Listening to a group of academics with serious life experiences attempt to shed light on prison life and its consequences – dear to my heart – it occurred to me that even in a room full of Telegraph readers, and I am one, the Grauniad Effect (my husbands media drug of choice)  was apparent. Most of us gave a damn, giving the lie to political drubmongers who like to insist on the differences rather than the similarities between groups of people.  That was also apparent in other conversations, and one that focussed on corporate greed was particularly pertinent. The workshops around Social Enterprise were a real pleasure and welcome at the heart of the Festival as a demonstration of how things can be done  ethically and well.

Downsides? Well……..I was unprepared for the ill mannered stampede of middle aged middle class audiences as they clambered over and around people to find their favourite seats!

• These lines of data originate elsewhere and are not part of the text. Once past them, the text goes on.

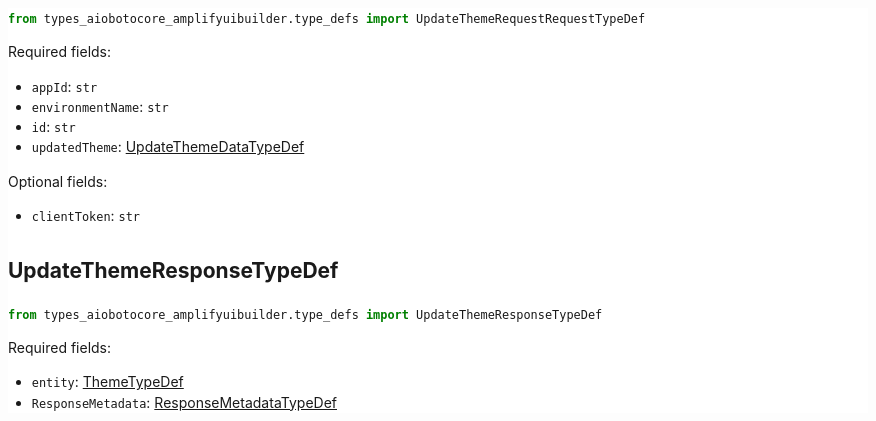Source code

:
 ```python
from types_aiobotocore_amplifyuibuilder.type_defs import UpdateThemeRequestRequestTypeDef
```

Required fields:

- `appId`: `str`
- `environmentName`: `str`
- `id`: `str`
- `updatedTheme`:
  [UpdateThemeDataTypeDef](./type_defs.md#updatethemedatatypedef)

Optional fields:

- `clientToken`: `str`

<a id="updatethemeresponsetypedef"></a>

## UpdateThemeResponseTypeDef

```python
from types_aiobotocore_amplifyuibuilder.type_defs import UpdateThemeResponseTypeDef
```

Required fields:

- `entity`: [ThemeTypeDef](./type_defs.md#themetypedef)
- `ResponseMetadata`:
  [ResponseMetadataTypeDef](./type_defs.md#responsemetadatatypedef)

The wonderfully patient and charming stewards allowed those of us with mobility issues into the tents first to avoid catastophe – no-one wants Hay Headlines about mangled elders or the dissed disabled – but as soon as the hordes, or to use their title Friends of Hay (and I am also one) were released into the tents all Hell broke loose with disabled feet trodden into the dirt and bags ground into the floor as they shouldered and elbowed their way to “their” seats. Clashes were inevitable and there was,  I am sorry to say, a degree of braying involved at times. And although the lavatories maintained their dignity against all odds I did occasionally wonder, as I took my ease,  on  the number of buttocks that had been pressed against those seats during the week……..I was also a little alarmed to find I shared Jonathan Millers haircut and colour so startlingly that I wondered who had put the mirror on the table as I entered the bookshop……..

Being a seasoned Hay Friend I staggered my meals so that I ate between the usual meal times and avoided the crowds and it was very pleasant with all tastes catered for, although I did wonder if vegan and gluten free also meant salt and pepper free a couple of times as I searched for seasoning – but once I had found it the food perked up. In fact, the food even for us fussies was indecently good and I enjoyed it very much. Good choices, well prepared, charmingly served. The people running the show, from box office to stewards to food hall and more, deserve a medal!

The B&B, The Old Vicarage in Prestiegne, where I always stay was, as usual, perfect and this year they even have alpacas as well so I woke to the sound of sheep, alpacas and chickens and a real symphony of birdsong, and breakfasted brilliantly with a view over the fields and with the sound of a stream in the background. It couldn’t have been better. Best start to a Hay Day ever.

 

And now my Hay Days are over for 2014, but the mud is still on the car and my boots – and my jeans and my skirt and my jacket! And I have a fresh stash of books, images and memories and the certainty that words matter, that we can use them better, and that we should.  And I will plan for next year when I hope that we will make Hay in the sunshine and not the rain and I can rummage and read and rest and draw comfort from more wordsmiths. Hay Ho.